Diabetic patient Said Heraki, 70, from the town of Herak in Daraa, said he lost a toe on his right foot during 22 days of torture.

“In jail, they forced me to drink at least two litres of water. I needed to go to the toilet. The guards knew I was diabetic. They stripped me naked, wrapped a thick rubber band around my testicles to prevent me from urinating,” said the man.

A construction worker, Heraki showed AFP bruises that cover his arms.

“After tying me up, they left me alone in the bathroom. I nearly exploded.

The pain was unbearable. I told them I would do whatever they wanted,” he said.

Heraki added that the authorities forced him to sign a “fake confession” to torching a police station in Herak during a demonstration.

He told AFP he was released from jail after a presidential pardon in November.

“Before I was freed, the guards threw burning coal on my left foot and then poured boiling water on it. My second toe was severed after one of the guards stepped on it and pushed me hard. It was horrible,” he said.

Lying in a Jordanian Red Crescent hospital bed in Amman, Ibrahim, 26, said he was pistol-whipped by regime forces, his right leg broken and skull fractured.

“They brutally beat me just because I was trying to take an injured demonstrator to hospital in Daraa,” the construction worker told AFP.

“Many of my relatives and friends were arrested after a demonstration. I saw them after they were released. Some of them had their fingernails pulled out, ears partially cut off, penises severed. I was lucky.”

He said doctors will install a metal rod in his leg to replace a broken bone.

“The Syrian forces deliberately killed wounded demonstrators. I have seen these scenes with my own eyes,” said Ibrahim.

Saher Harriri, a 23-year-old university student, took part in a demonstration in a southern town, where he was hit in the hand by a bullet after the army attacked the protesters.

“Doctors in my town told me I have to go to Damascus because they did not have the needed equipment to treat my hand. In Damascus, I woke up in hospital to see that doctors had amputated my hand. I do not know why they did this. They could have saved it,” he said.

On Thursday, a UN human rights report said the government had “manifestly failed” to protect its own people. Investigators said they had submitted a list of Syrian military and political officials suspected of crimes against humanity to the UN’s top human rights official.

“The human rights situation ... has deteriorated significantly since November 2011, causing further suffering to the Syrian people,” wrote the commission after conducting 136 interviews since its last report in November.

The Jordanian government, which is planning to open a 30-dunum (30,000 square metre/323,000 square foot) refugee camp to host Syrians near the border, has said more than 70,000 of them fled to the kingdom since March.

“Some of them have returned to Syria, while others left for a third country,” said government spokesman Rakan Majali.

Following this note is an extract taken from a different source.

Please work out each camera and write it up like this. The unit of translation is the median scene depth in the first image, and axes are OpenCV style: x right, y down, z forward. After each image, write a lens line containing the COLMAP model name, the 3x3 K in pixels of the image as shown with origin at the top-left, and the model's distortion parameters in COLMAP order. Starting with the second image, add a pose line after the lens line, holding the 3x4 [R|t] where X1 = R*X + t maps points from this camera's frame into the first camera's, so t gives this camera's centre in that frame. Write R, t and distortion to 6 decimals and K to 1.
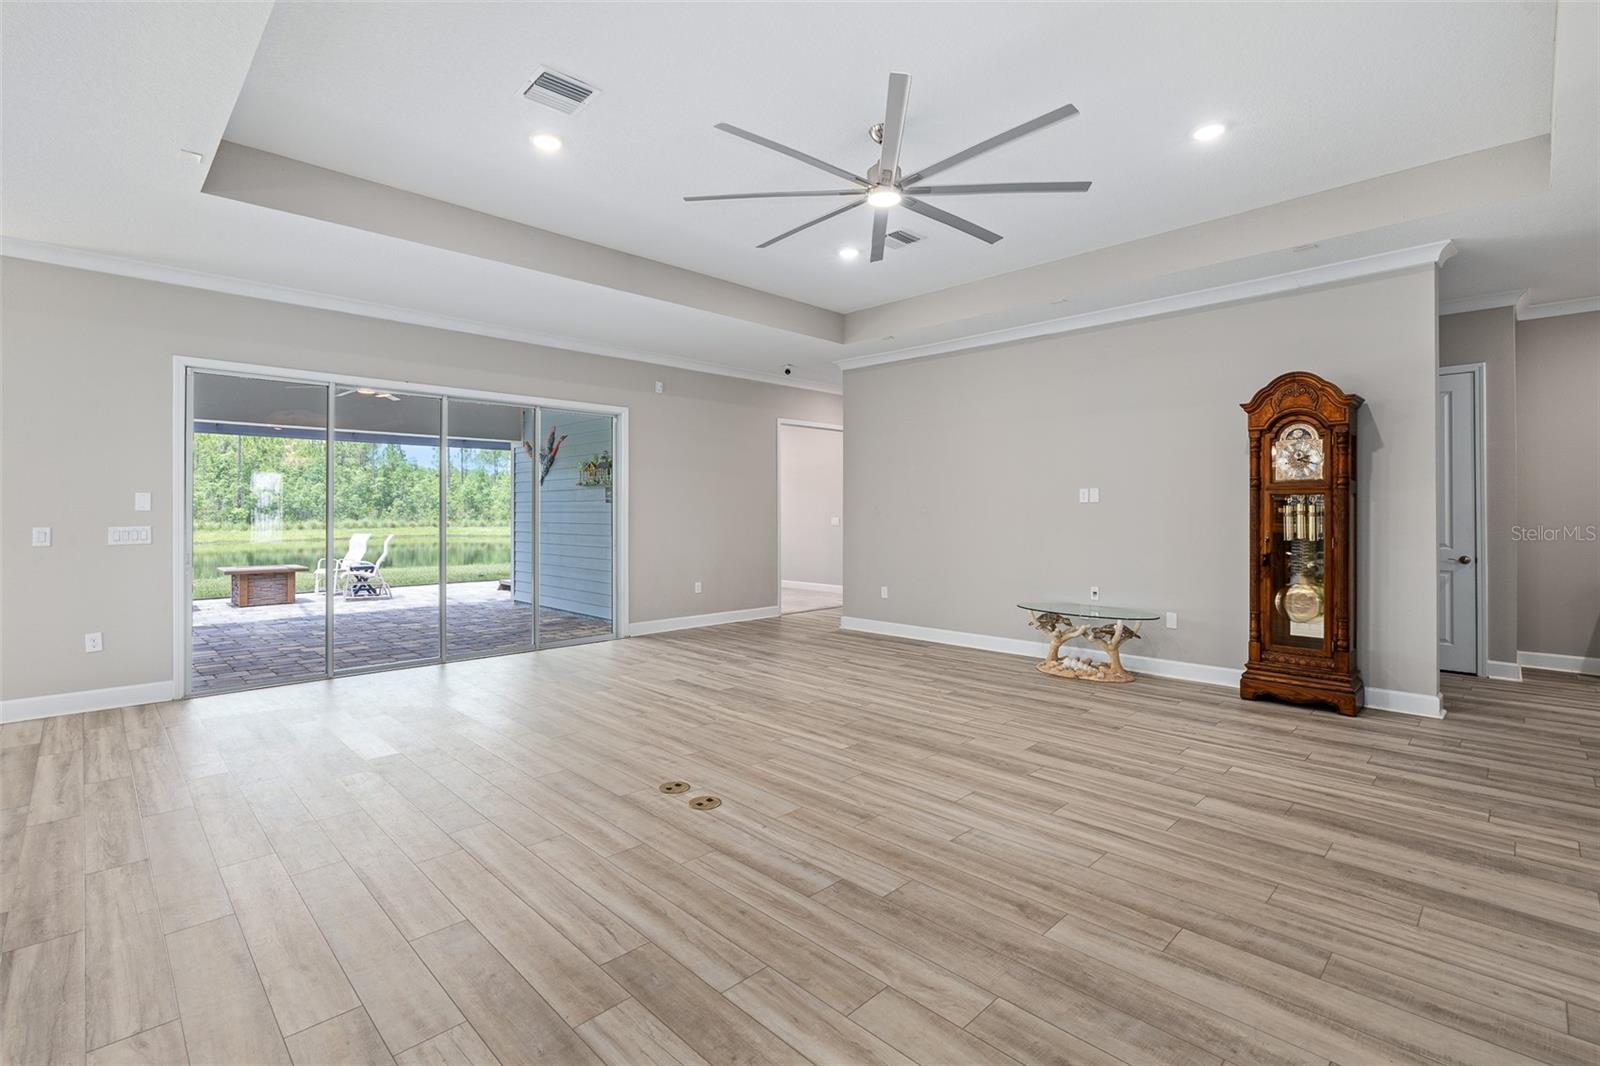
lens RADIAL K [[727.9, 0, 800.2], [0, 727.9, 509.2], [0, 0, 1]] dist [-0.001065, 0.001028]
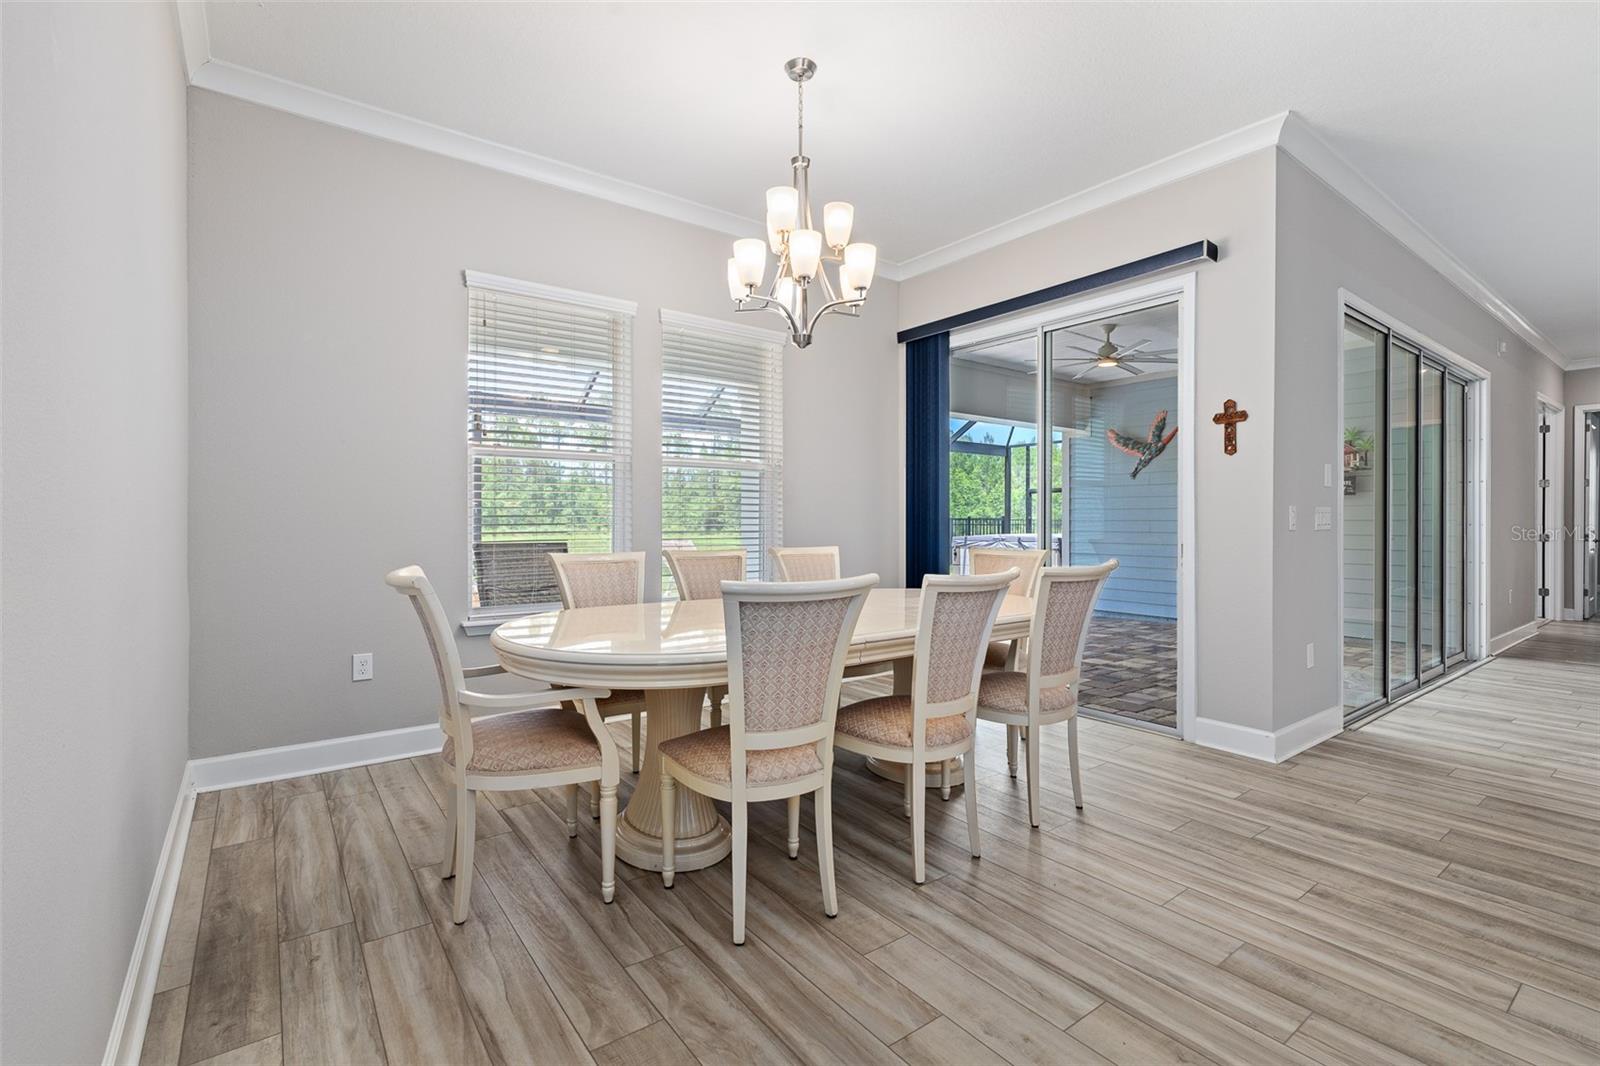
lens RADIAL K [[720.4, 0, 803.7], [0, 720.4, 527.0], [0, 0, 1]] dist [-0.000907, 0.000396]
pose [[0.991287, 0.003556, -0.131669, -1.531090], [-0.002228, 0.999945, 0.010234, 0.043211], [0.131698, -0.009851, 0.991241, 0.186659]]
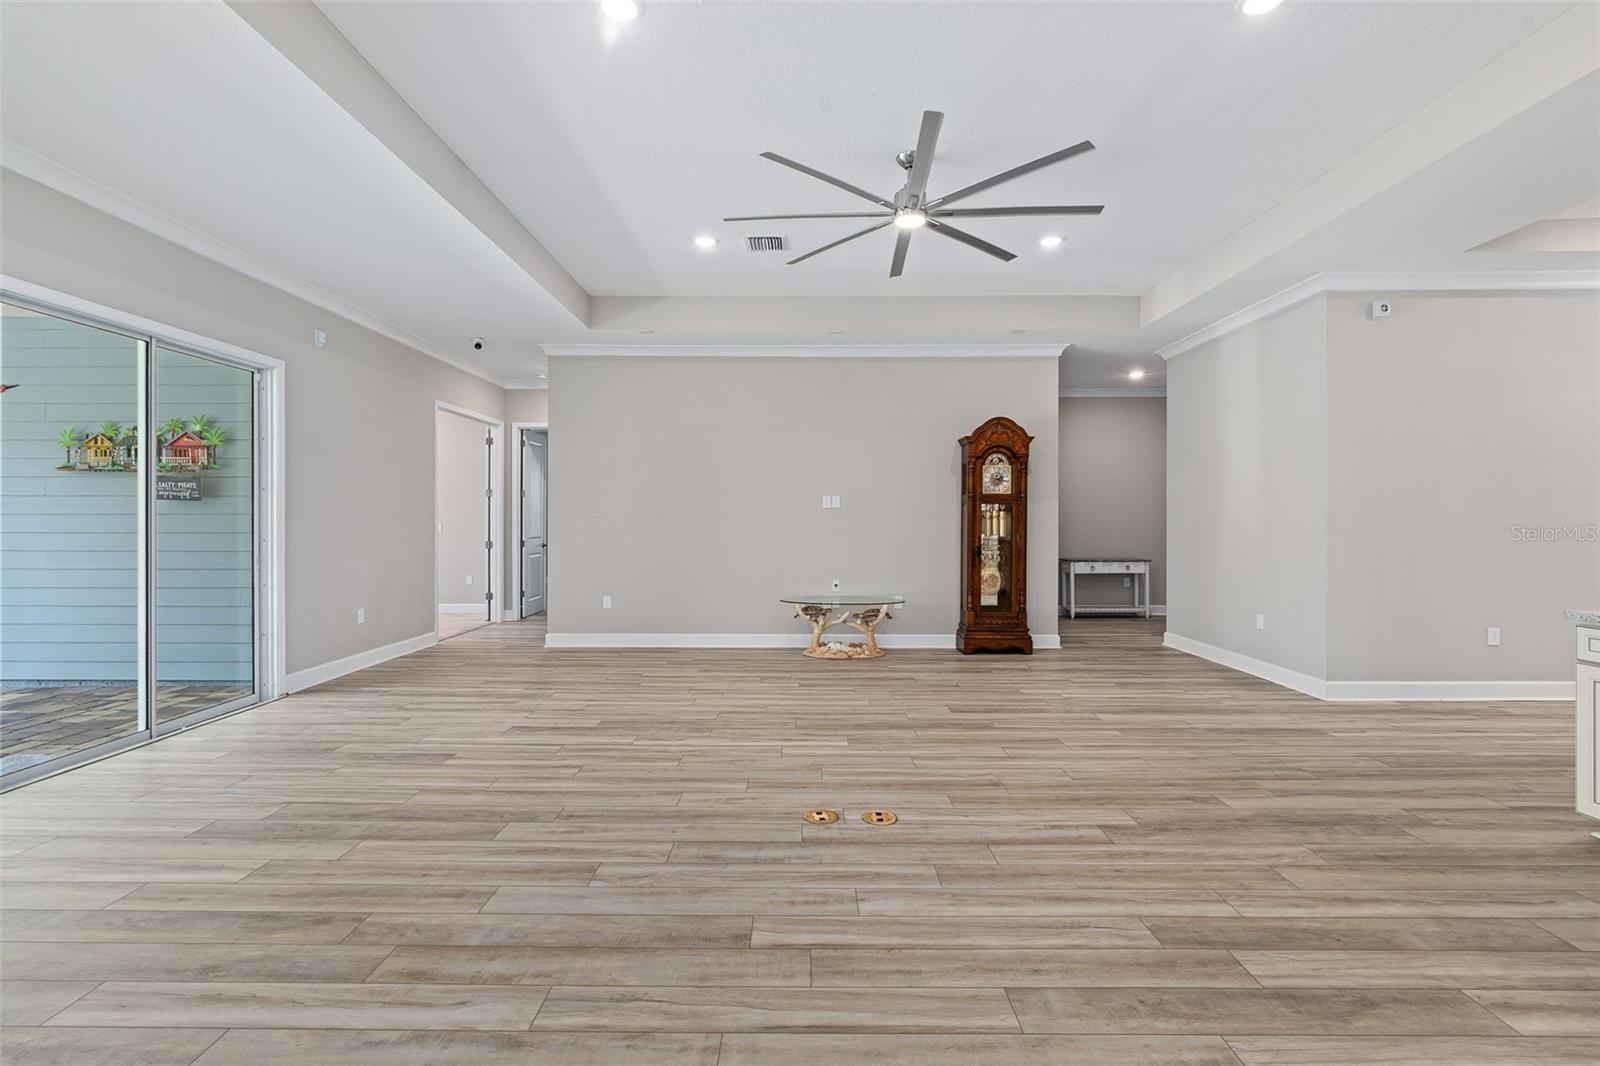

Jordan has accepted around 5,000 Syrian students in public schools.

The UN refugee agency, the UNHCR, has said it is providing aid to 4,000 registered Syrian refugees in Jordan, without providing details.

According to Jordanian Prime Minister Awn Khasawneh, the kingdom is in touch with international organisations to help Amman deal with a possible influx of Syrian refugees.

Meanwhile, Heraki said: “I will go back to Syria to help speed up the fall of that criminal regime.

“How can I forget the way regime forces tortured me? How can I forget how they killed the wounded?”